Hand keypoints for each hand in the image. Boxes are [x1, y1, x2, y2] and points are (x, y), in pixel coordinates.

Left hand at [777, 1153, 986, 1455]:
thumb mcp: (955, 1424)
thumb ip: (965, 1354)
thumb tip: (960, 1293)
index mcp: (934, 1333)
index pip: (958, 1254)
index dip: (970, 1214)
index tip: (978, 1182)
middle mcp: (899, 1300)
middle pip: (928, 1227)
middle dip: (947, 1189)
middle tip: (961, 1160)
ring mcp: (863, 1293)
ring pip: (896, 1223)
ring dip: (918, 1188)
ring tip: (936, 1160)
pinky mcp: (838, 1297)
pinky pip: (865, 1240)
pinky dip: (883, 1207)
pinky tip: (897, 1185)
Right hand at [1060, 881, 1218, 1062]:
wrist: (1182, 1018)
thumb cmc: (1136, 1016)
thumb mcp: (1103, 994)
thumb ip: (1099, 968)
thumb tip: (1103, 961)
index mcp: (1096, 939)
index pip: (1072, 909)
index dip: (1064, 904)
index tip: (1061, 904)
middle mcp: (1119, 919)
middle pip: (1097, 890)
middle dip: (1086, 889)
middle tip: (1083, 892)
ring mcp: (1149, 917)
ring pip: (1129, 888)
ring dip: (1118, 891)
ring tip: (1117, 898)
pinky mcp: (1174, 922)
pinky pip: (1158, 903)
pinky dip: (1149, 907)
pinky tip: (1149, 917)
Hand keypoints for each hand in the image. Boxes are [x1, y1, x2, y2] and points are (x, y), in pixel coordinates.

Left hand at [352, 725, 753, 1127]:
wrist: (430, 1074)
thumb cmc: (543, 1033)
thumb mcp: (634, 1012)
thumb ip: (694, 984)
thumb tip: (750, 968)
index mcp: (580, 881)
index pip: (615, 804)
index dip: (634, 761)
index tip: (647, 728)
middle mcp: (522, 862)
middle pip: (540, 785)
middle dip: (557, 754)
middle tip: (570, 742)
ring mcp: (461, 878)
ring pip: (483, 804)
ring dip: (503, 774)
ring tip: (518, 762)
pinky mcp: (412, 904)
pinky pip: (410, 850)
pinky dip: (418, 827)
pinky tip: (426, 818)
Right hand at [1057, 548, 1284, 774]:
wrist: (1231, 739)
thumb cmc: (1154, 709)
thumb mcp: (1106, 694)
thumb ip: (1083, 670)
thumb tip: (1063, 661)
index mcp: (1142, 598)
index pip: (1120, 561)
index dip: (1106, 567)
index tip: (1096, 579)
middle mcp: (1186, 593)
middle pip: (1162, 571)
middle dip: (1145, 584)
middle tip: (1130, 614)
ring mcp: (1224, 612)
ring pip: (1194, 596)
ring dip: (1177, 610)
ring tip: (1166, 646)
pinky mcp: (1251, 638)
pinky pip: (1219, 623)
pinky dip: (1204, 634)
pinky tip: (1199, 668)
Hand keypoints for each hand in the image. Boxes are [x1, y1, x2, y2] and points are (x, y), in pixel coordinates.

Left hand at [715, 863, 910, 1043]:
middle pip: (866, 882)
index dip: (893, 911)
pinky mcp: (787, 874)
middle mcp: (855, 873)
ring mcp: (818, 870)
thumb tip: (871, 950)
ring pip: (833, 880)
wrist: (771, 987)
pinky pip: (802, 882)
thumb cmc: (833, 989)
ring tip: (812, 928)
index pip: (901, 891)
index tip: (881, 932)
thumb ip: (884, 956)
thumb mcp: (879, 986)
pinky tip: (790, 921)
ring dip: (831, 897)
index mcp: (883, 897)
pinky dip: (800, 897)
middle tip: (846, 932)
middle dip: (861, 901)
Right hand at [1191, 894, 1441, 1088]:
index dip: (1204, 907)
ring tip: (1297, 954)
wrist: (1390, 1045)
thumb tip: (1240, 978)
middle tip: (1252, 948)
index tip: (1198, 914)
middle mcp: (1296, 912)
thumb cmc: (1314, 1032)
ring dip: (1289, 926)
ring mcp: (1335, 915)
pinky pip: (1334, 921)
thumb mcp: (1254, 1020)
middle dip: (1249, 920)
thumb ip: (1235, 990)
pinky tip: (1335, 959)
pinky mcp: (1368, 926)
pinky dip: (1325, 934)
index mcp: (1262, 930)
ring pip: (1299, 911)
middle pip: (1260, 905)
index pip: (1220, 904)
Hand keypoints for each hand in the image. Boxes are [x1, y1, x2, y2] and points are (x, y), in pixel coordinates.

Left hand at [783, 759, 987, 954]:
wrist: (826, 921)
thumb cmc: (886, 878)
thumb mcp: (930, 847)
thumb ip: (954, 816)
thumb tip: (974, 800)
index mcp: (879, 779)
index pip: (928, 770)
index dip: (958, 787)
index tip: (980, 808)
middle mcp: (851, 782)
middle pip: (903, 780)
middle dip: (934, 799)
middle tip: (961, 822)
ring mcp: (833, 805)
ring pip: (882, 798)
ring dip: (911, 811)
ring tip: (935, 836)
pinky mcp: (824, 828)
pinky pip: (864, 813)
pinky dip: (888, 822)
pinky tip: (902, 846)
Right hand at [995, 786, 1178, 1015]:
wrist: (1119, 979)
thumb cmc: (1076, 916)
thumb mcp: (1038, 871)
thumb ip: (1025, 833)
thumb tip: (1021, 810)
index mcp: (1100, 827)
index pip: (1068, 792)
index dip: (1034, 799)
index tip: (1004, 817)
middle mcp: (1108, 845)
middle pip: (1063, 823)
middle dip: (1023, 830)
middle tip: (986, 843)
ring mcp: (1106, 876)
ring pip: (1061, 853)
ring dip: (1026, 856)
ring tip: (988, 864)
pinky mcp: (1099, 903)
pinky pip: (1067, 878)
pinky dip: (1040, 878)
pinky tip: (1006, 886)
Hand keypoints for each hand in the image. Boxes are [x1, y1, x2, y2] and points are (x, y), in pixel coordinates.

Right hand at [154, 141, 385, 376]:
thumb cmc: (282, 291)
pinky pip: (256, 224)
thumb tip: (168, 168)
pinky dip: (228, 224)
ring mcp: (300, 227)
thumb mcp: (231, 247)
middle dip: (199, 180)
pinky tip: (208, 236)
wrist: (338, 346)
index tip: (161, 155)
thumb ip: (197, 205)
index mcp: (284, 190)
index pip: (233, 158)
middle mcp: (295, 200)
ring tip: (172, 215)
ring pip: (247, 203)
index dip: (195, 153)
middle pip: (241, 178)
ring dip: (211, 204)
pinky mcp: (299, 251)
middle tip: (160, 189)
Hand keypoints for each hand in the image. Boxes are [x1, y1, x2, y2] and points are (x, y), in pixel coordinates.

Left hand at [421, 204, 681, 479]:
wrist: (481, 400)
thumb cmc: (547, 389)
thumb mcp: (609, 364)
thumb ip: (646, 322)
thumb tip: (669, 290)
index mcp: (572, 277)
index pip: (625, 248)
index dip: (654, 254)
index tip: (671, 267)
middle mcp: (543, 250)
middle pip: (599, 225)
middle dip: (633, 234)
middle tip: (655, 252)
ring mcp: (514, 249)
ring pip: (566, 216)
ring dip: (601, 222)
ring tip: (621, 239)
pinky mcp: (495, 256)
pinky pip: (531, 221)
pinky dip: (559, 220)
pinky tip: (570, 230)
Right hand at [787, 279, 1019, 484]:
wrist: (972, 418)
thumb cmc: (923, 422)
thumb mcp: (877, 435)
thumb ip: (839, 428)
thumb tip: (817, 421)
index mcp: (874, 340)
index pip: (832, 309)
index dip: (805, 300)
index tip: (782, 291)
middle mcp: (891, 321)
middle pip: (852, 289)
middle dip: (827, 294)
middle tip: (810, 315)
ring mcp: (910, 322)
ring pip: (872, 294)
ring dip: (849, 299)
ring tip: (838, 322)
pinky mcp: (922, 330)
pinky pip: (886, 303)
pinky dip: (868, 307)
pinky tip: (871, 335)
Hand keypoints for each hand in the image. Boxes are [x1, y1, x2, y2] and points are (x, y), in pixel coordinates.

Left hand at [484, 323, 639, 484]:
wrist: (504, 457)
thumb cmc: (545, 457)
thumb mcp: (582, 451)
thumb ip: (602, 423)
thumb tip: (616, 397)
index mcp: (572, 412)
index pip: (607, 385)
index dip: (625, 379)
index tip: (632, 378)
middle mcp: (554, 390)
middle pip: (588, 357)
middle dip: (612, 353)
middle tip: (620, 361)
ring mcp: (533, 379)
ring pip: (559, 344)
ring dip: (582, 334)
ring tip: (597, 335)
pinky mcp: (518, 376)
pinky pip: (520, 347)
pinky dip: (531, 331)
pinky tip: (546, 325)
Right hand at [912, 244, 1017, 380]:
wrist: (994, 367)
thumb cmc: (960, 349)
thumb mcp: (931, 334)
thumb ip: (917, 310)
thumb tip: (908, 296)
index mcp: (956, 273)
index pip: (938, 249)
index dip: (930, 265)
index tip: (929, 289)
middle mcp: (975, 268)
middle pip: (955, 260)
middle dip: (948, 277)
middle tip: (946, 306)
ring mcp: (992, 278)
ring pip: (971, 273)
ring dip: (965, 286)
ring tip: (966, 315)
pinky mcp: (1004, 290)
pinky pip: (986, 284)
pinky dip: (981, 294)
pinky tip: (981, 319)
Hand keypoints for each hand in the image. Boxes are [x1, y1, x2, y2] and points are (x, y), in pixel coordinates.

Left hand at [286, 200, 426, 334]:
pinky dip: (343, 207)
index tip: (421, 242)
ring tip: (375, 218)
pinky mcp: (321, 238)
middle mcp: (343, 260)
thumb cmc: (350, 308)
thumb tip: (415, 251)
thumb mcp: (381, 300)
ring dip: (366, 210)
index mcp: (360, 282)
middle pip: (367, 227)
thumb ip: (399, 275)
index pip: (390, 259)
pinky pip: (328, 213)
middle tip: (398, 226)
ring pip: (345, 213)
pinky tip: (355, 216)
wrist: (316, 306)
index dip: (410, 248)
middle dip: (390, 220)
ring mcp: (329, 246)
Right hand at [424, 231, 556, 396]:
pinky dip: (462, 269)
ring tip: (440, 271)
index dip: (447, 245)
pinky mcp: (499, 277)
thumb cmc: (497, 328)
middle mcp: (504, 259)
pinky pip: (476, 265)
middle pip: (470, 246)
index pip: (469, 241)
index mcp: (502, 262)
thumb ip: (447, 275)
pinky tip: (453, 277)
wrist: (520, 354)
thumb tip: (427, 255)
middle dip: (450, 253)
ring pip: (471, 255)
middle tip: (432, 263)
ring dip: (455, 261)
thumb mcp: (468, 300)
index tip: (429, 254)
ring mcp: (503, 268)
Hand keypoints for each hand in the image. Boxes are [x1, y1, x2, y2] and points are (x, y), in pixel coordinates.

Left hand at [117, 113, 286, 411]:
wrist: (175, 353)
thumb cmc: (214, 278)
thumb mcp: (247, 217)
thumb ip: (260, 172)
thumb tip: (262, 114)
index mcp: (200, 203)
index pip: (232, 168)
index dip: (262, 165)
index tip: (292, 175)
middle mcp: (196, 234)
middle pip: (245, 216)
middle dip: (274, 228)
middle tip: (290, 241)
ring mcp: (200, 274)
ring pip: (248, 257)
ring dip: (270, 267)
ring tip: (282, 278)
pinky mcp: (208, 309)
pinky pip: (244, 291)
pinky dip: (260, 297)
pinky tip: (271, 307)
=====
__YOUR ASSIGNMENT__
Check each line above for the string "Left" and return those that contain it.

__COMPLETED TASK__
Left hand at [777, 1153, 986, 1455]:
Left hand at [352, 725, 753, 1127]:
Left hand at [715, 863, 910, 1043]:
Left hand at [783, 759, 987, 954]:
Left hand at [421, 204, 681, 479]:
Left hand at [484, 323, 639, 484]:
Left hand at [286, 200, 426, 334]:
Left hand at [117, 113, 286, 411]:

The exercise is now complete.